[Circuit design data]
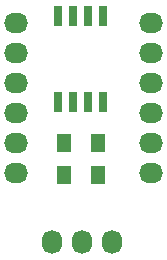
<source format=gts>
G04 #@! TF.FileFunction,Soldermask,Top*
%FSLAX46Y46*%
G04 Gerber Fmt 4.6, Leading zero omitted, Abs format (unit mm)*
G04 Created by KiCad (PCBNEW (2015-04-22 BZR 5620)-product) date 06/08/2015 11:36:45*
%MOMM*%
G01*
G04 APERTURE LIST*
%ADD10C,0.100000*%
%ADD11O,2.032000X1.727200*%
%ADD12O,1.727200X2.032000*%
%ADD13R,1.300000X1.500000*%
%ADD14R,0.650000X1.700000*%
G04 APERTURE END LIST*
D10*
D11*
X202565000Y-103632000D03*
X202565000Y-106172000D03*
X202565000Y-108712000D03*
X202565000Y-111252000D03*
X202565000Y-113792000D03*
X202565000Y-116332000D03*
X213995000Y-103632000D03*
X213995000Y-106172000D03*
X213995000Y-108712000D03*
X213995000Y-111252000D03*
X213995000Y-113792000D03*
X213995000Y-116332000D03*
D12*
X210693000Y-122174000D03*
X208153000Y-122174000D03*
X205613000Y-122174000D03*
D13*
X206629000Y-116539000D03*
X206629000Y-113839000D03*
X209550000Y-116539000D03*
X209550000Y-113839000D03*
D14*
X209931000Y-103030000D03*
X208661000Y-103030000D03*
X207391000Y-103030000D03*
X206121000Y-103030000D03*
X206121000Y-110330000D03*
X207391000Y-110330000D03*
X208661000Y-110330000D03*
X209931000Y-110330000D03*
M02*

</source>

--

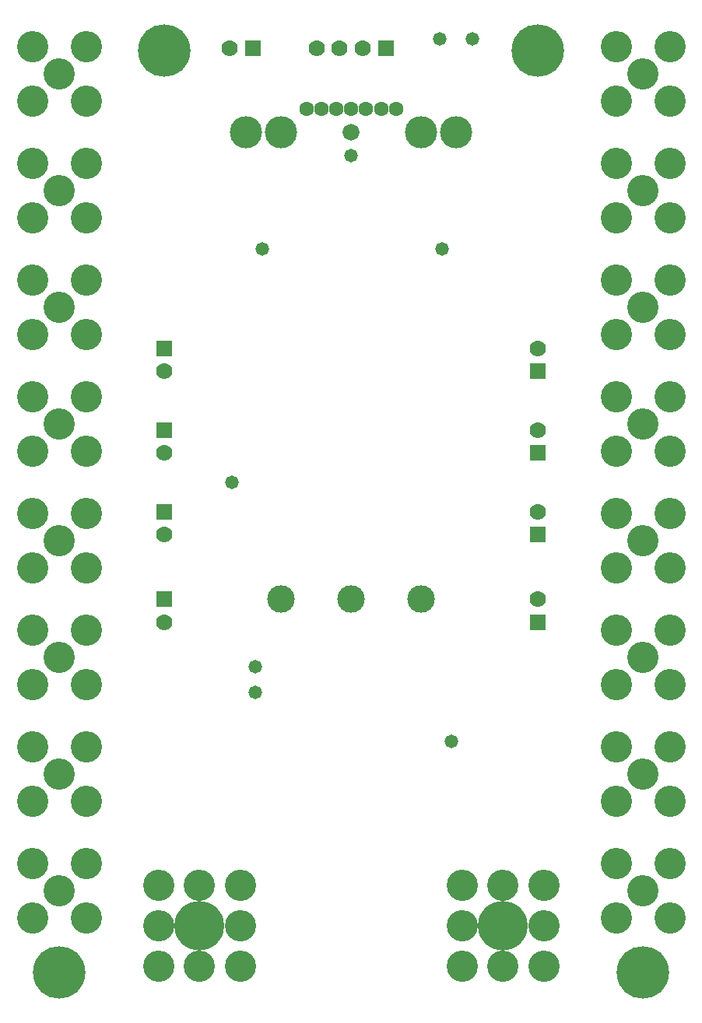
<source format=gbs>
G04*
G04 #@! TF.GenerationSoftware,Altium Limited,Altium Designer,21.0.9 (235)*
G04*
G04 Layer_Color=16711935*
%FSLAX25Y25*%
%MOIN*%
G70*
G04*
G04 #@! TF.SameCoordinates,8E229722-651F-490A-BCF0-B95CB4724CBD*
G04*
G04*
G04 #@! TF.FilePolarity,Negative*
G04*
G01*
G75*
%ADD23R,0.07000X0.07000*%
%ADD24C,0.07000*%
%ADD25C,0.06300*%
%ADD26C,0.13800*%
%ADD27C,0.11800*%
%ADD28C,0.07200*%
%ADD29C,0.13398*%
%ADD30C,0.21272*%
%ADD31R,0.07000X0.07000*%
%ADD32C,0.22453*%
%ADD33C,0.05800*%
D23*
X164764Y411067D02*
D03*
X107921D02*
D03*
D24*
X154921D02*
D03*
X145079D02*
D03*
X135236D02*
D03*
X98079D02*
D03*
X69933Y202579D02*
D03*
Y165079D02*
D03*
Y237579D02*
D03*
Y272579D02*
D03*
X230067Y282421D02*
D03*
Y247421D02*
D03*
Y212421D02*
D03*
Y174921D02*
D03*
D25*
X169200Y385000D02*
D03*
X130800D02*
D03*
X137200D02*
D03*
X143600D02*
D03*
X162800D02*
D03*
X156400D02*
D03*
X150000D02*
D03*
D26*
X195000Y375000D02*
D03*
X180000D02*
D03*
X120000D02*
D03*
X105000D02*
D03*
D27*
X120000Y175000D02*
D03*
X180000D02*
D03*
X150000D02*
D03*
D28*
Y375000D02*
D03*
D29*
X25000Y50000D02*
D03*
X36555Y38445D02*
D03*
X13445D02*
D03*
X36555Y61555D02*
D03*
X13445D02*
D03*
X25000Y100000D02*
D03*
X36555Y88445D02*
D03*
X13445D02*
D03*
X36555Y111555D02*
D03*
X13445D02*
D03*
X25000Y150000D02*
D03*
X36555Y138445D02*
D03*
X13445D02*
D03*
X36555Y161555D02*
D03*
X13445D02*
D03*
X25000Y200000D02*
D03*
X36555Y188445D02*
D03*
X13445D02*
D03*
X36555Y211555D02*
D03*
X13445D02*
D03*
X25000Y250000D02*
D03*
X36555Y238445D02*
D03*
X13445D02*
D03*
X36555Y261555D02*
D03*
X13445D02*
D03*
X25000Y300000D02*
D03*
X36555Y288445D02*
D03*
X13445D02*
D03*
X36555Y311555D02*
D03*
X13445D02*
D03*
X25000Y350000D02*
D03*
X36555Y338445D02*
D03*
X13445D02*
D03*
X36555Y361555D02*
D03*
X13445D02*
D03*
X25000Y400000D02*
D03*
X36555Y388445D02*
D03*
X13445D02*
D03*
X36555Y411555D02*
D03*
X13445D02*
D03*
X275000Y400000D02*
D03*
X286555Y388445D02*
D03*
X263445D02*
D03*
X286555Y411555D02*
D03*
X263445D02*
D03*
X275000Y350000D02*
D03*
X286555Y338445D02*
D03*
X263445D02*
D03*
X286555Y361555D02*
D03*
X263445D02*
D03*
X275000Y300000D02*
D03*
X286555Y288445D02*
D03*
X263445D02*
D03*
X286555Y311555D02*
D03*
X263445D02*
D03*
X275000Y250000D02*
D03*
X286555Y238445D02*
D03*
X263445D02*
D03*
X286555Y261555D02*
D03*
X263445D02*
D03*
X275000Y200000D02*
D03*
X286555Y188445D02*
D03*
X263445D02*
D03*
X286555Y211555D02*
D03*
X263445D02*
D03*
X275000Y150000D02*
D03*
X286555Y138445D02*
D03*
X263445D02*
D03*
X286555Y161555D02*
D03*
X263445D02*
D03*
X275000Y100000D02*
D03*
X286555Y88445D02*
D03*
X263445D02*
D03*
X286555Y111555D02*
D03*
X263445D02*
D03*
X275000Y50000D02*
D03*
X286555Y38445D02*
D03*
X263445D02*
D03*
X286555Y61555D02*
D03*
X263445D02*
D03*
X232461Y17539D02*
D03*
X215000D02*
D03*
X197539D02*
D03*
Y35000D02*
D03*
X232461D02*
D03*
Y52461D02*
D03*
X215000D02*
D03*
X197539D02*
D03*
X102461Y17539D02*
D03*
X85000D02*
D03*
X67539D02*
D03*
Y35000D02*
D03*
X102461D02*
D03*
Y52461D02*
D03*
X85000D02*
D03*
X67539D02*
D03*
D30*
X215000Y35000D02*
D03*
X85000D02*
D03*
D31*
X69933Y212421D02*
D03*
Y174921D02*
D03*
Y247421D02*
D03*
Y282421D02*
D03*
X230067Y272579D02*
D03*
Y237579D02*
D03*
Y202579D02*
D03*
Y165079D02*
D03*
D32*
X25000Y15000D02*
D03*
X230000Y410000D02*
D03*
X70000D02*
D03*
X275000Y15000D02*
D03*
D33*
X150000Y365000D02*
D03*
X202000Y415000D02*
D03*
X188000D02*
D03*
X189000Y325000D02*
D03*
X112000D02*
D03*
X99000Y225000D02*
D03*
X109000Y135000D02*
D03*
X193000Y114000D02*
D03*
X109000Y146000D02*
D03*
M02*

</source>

**Required action:** When a line of the records holds the word "APERTURE", copy that line.

**Reply:**
G04 APERTURE LIST*
G04 APERTURE END LIST*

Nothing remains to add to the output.